Exercise data -
——

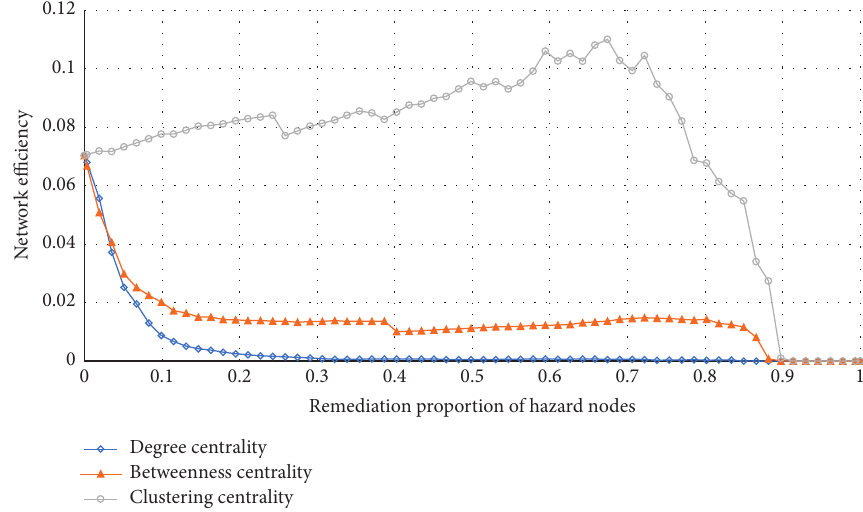
Figure 9: The change of the network efficiency of the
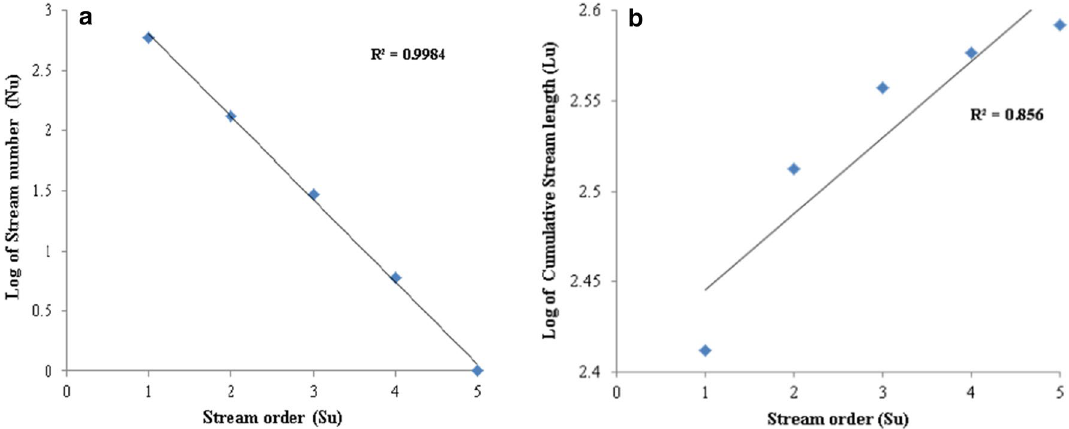
Fig. 3 Graph showing a Relationship between the stream order and stream number, and b relationship between the stream order and stream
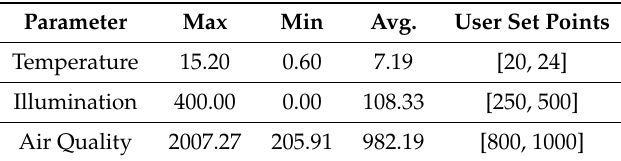
Figure 4. Collected hourly data along with user set points for 31 days (744 h). Table 2. Data summary with user set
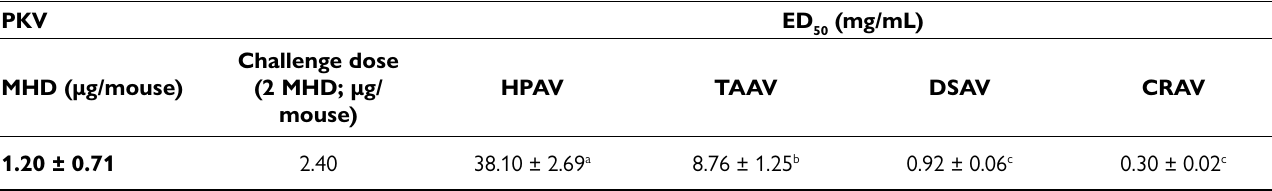
a,b,c Means within a row with different superscripts between groups of each measurement differ significantly (p < 0.05). MHD: minimal hemorrhagic dose was defined as the amount of venom (µg) required to induce a hemorrhagic skin lesion of 10 mm diameter; ED capable of reducing a venom’s hemorrhagic activity of 2MHD by 50%. ED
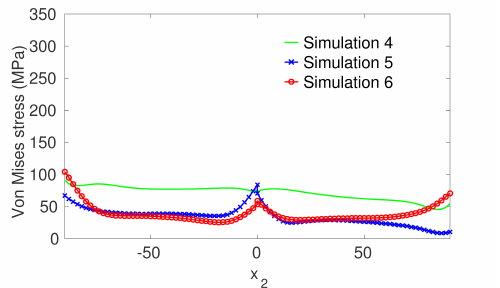
Figure 11. Profiles of Von Mises stress along x 2 through point C (40,0,0) obtained by FE simulations 4, 5 and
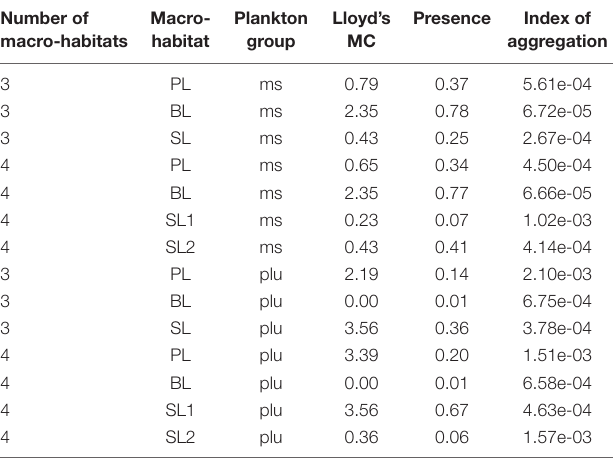
TABLE 2 | Lloyd’s mean crowding and Bez’s Index of aggregation for 3 and 4 segregated macro-habitats for transect T2 (HE429). Number of macro-habitats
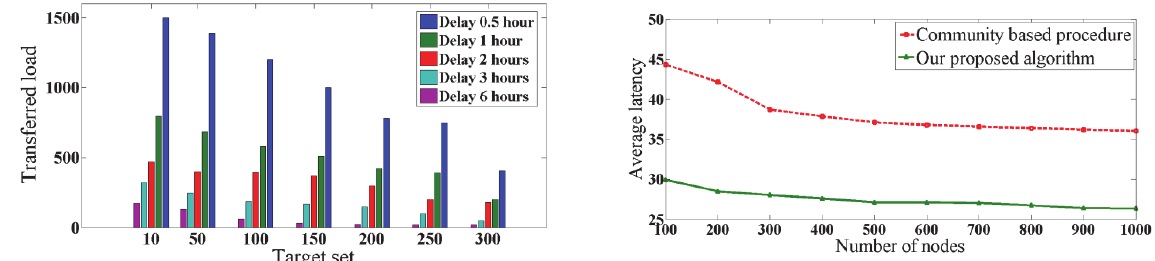
Fig. 5. Target set with transferred load Fig. 6. Latency changes with different target set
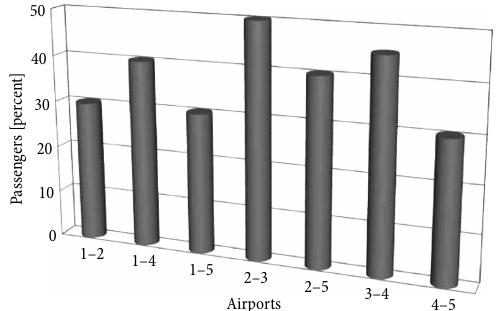
Fig. 2. Potential loads of passengers (contingents) in percent of total airplane capacity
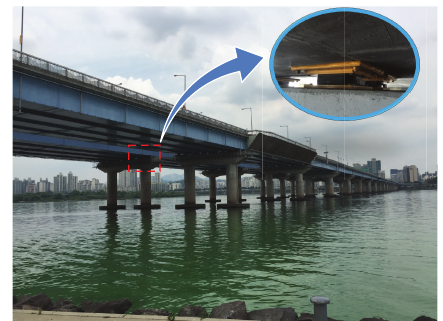
Figure 1: Bridge bearing installed under the steel box girder.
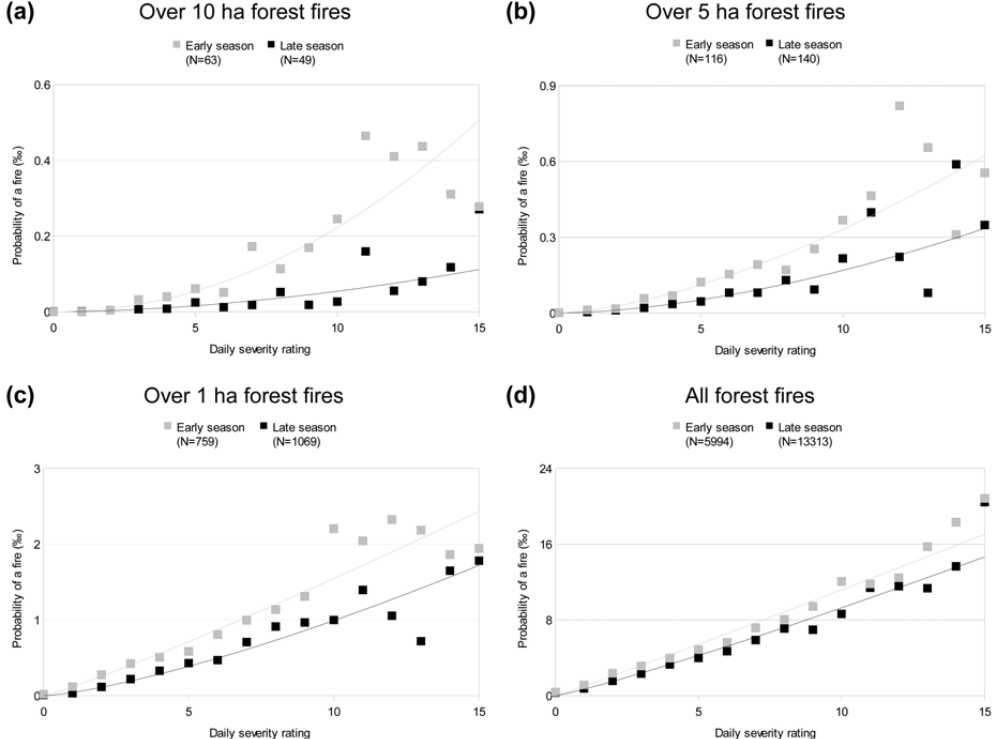
Figure 3. The relationship between daily severity rating (DSR) and occurrence of forest fires of different size in Finland during 1996–2014, performed separately for the early (effective temperature sum below 250 ◦ C days; grey squares) and late season (effective temperature sum above 250 ◦ C days; black squares). (a) Forest fires over 10 ha (i.e. large forest fires). (b) Forest fires over 5ha. (c) Forest fires over 1ha. (d) All forest fires. The numbers of fires in each class is shown as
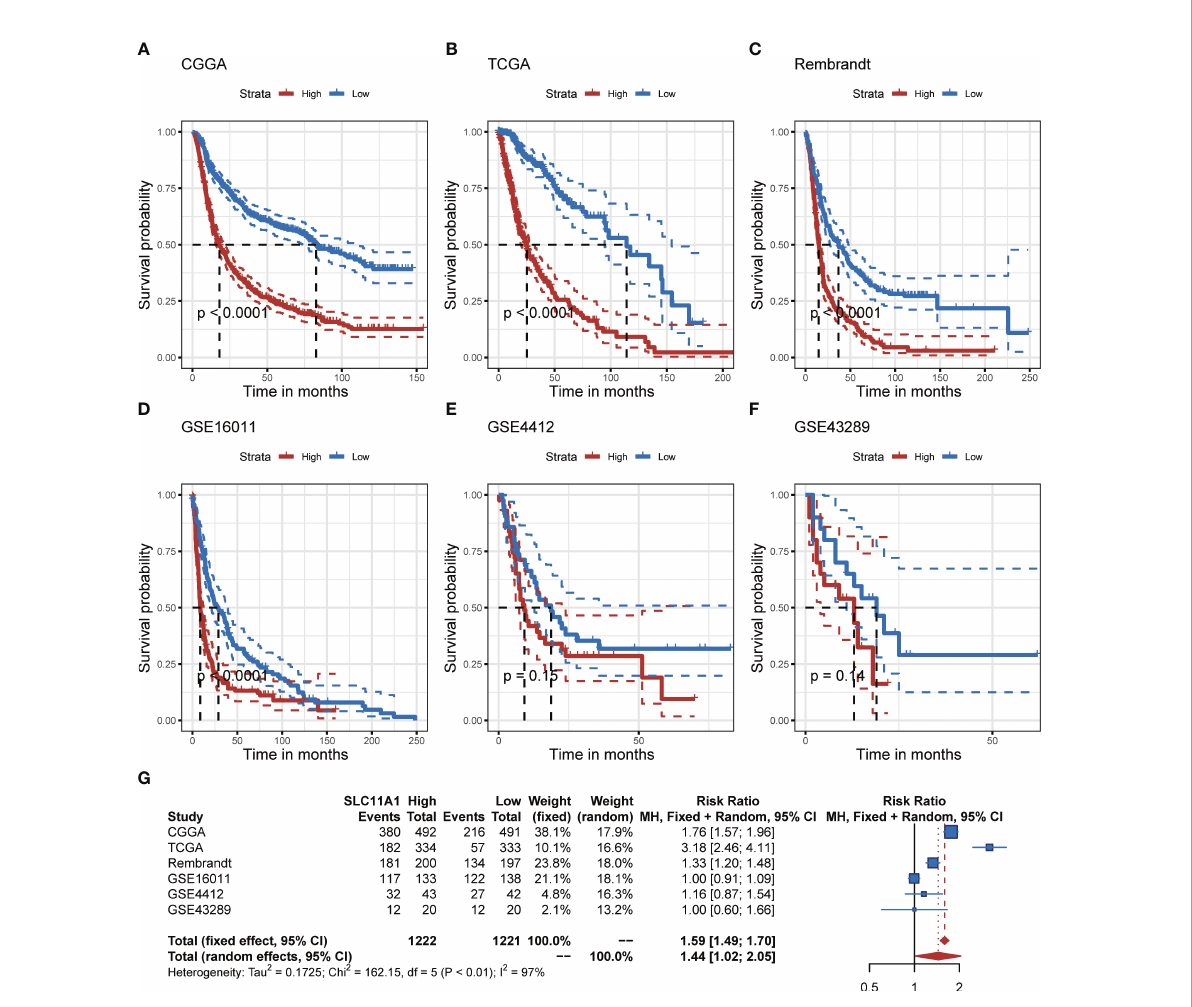
FIGURE 2 Elevation of SLC11A1 expression predicts poor prognosis in gliomas. Kaplan-Meier plots of SLC11A1 in six glioma datasets, 95% CI was also showed. Patients were divided into high and low expressed group by the medium expression level. (A) CGGA, (B) TCGA, (C)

——

Task prompt -
The expected answer is a copy of each line in the records that holds the word "with".

Written response -
Figure 4. Collected hourly data along with user set points for 31 days (744 h). Table 2. Data summary with user set
a,b,c Means within a row with different superscripts between groups of each measurement differ significantly (p < 0.05). MHD: minimal hemorrhagic dose was defined as the amount of venom (µg) required to induce a hemorrhagic skin lesion of 10 mm diameter; ED capable of reducing a venom’s hemorrhagic activity of 2MHD by 50%. ED
Fig. 5. Target set with transferred load Fig. 6. Latency changes with different target set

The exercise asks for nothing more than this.